Hacker News new | ask | show | jobs
by ipsofacto 2217 days ago
There's an even better branch-free (super scalar) sorting algorithm: "In-place Parallel Super Scalar Samplesort (IPS4o)" which we started using:

https://github.com/SaschaWitt/ips4o

https://arxiv.org/abs/1705.02257

As an example, to sort 10 million random longs on my computer it takes std::sort 766 ms (roughly in line with Andrei's numbers) and ips4o::sort takes 274 ms.

[edit:formatting]

2 comments

2x-3x improvement doesn't seem like much for something that runs in parallel.
The 274 ms is for the sequential version of the algorithm (on my i7-9750 laptop).

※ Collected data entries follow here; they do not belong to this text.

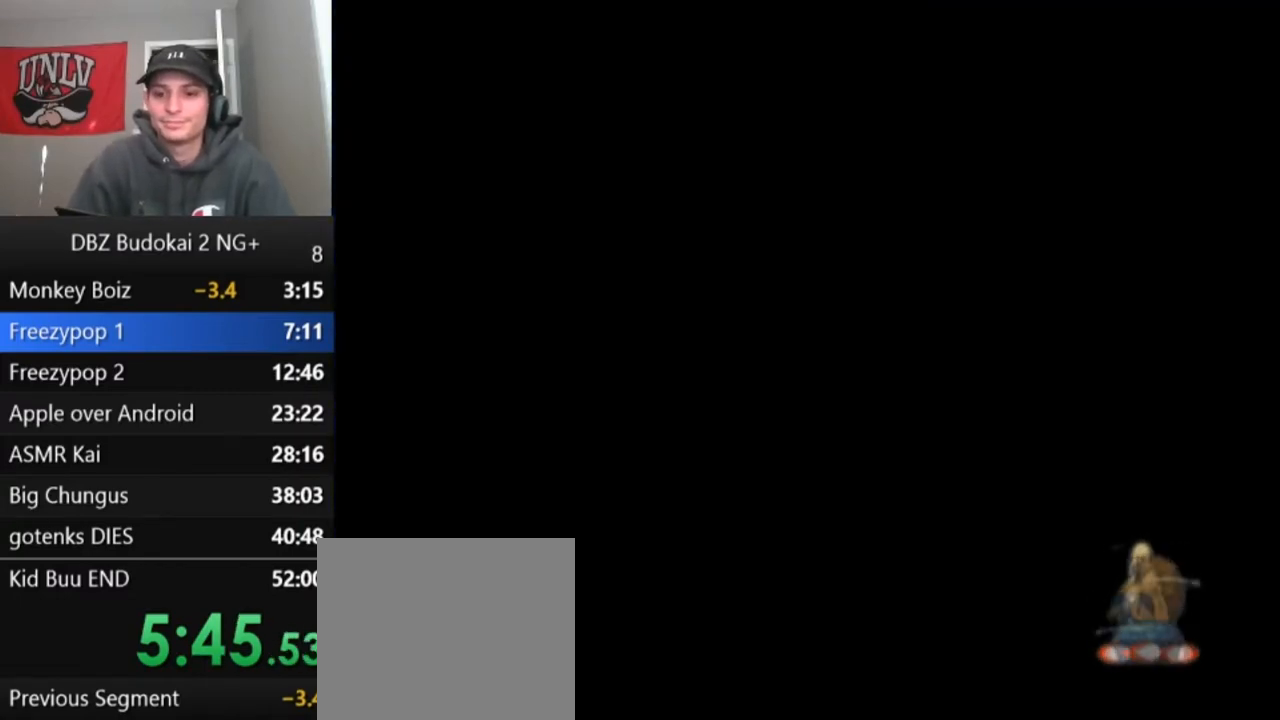
{"buttons": ["START"], "left_stick": "center", "events": [[67, "START", "up"], [133, "START", "down"], [267, "START", "up"], [300, "START", "down"], [434, "START", "up"], [500, "START", "down"]]}
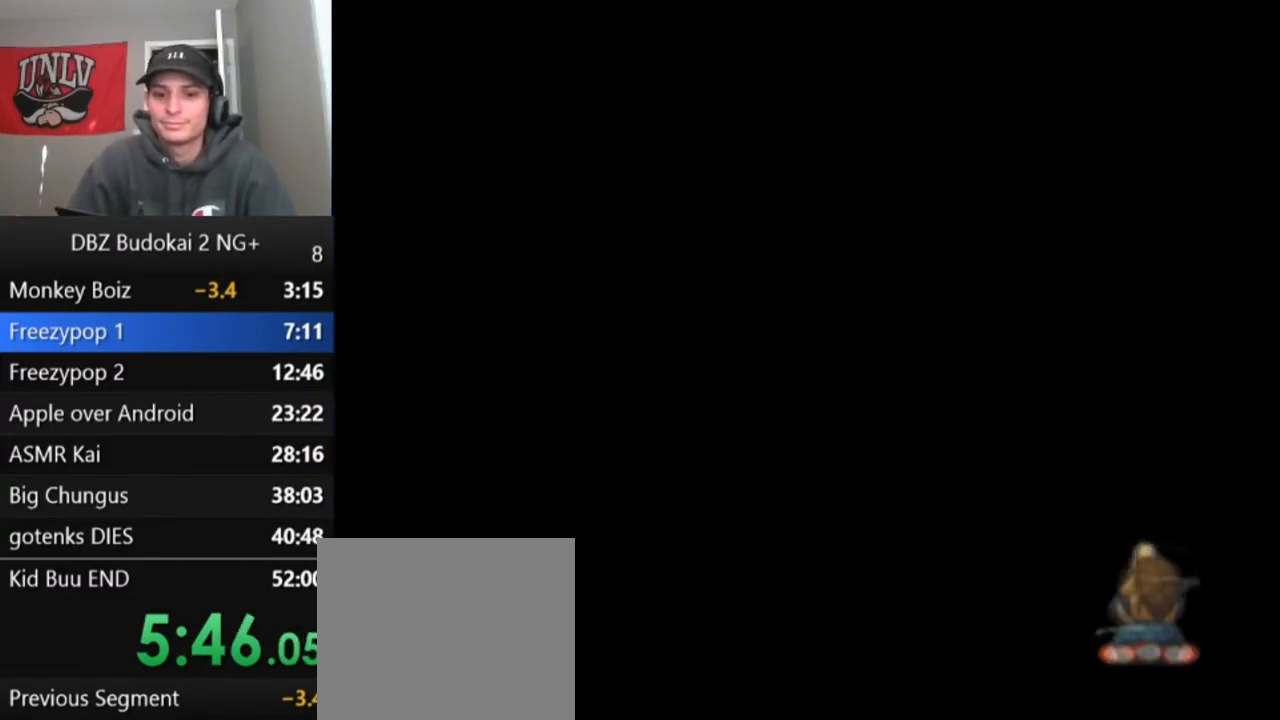
{"buttons": [], "left_stick": "center", "events": [[100, "START", "up"], [167, "START", "down"], [267, "START", "up"], [367, "START", "down"], [434, "START", "up"]]}
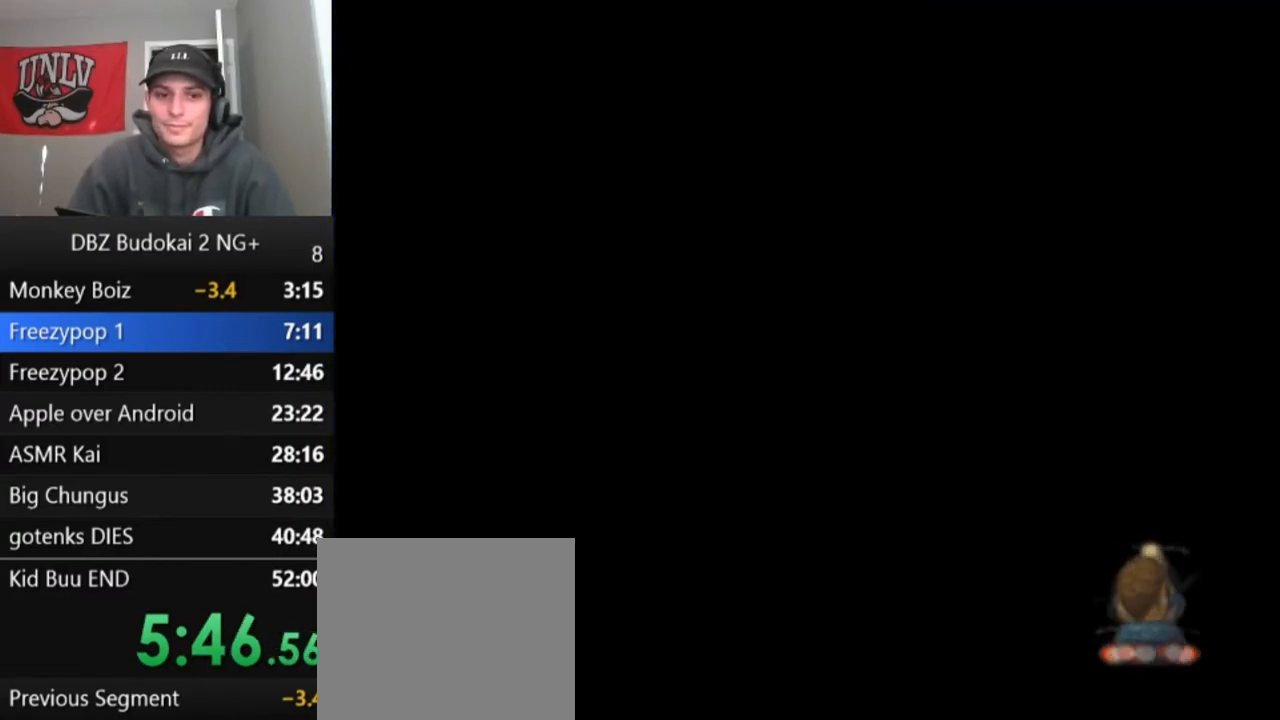
{"buttons": [], "left_stick": "center", "events": [[33, "START", "down"], [167, "START", "up"], [200, "START", "down"], [333, "START", "up"], [400, "START", "down"], [500, "START", "up"]]}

On my office Xeon E5-2690 machine when using multiple threads the runtime decreases like this

840 ms for std::sort

372 ms for IPS4o sequentially

201 ms for 2 threads

104 ms for 4 threads

53 ms for 8 threads

33 ms for 16 threads

So starting off better on a single, and then scaling well with threads. Nice!
That's really interesting!

How does it behave with almost-sorted data?

There's some logic to detect if the data is already sorted or reverse sorted, but I think that's only triggered at the very beginning and not at every recursion level. If the data is almost sorted it seems to become a little bit faster. Take a look at the appendix of the paper where there are timings for various distributions.

There's also some logic to handle the case where there are a lot of equal elements which also results in faster performance than the completely random case.

You might want to mention if are affiliated with the algorithm you are promoting. ipsofacto ~ ips4o
Or maybe the throwaway was named after the comment it was intended to be used to post.
No affiliation, just picked the name because it fit... The company I work at was exploring various sort algorithms to use and this turned out to be the fastest.

Another benefit of this algorithm is that it is parallizes extremely well.